= TASK INSTRUCTIONS =
Every line below between the line holding "825 634 498" and the line holding "Per pixel u", inclusive, should be repeated exactly, and all other lines omitted.

= MATERIAL SUPPLIED =
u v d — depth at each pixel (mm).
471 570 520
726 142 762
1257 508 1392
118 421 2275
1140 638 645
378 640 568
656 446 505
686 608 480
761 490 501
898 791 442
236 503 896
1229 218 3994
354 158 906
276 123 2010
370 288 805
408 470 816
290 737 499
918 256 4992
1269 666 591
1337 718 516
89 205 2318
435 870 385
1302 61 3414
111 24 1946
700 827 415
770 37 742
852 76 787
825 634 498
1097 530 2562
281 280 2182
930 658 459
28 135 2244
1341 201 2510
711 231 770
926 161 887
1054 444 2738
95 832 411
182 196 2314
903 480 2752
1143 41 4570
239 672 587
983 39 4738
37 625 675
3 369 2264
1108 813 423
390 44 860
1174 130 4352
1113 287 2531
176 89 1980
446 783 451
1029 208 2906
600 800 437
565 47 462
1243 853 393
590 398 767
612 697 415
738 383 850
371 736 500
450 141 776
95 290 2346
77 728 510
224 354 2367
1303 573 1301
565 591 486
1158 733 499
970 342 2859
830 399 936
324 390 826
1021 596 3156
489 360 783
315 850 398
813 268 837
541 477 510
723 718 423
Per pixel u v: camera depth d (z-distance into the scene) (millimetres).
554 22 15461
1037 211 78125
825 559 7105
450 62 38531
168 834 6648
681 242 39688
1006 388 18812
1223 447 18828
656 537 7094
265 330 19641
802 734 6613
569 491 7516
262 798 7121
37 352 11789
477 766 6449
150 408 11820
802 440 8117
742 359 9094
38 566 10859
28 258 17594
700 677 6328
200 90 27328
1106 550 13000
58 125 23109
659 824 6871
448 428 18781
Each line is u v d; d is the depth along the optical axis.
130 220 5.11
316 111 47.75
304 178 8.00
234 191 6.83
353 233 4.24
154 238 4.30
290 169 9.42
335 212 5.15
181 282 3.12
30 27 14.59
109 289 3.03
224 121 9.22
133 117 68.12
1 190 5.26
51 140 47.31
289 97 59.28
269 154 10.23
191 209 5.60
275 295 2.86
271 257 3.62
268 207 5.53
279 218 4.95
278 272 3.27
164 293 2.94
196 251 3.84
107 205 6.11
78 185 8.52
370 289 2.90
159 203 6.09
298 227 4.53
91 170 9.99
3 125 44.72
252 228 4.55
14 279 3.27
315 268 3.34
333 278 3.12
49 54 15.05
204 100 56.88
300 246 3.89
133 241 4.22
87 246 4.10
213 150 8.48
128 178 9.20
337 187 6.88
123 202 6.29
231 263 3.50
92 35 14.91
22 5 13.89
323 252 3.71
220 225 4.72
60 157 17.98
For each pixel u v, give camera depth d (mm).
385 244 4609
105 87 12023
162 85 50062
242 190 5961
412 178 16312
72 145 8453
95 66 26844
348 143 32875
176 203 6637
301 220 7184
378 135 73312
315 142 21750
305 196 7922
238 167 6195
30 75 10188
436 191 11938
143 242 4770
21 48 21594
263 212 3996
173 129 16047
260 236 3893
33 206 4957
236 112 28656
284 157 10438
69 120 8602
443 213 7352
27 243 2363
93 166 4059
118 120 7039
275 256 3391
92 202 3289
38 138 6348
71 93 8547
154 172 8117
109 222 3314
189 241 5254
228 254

= EXERCISE OUTPUT =
825 634 498
1097 530 2562
281 280 2182
930 658 459
28 135 2244
1341 201 2510
711 231 770
926 161 887
1054 444 2738
95 832 411
182 196 2314
903 480 2752
1143 41 4570
239 672 587
983 39 4738
37 625 675
3 369 2264
1108 813 423
390 44 860
1174 130 4352
1113 287 2531
176 89 1980
446 783 451
1029 208 2906
600 800 437
565 47 462
1243 853 393
590 398 767
612 697 415
738 383 850
371 736 500
450 141 776
95 290 2346
77 728 510
224 354 2367
1303 573 1301
565 591 486
1158 733 499
970 342 2859
830 399 936
324 390 826
1021 596 3156
489 360 783
315 850 398
813 268 837
541 477 510
723 718 423
Per pixel u v: camera depth d (z-distance into the scene) (millimetres).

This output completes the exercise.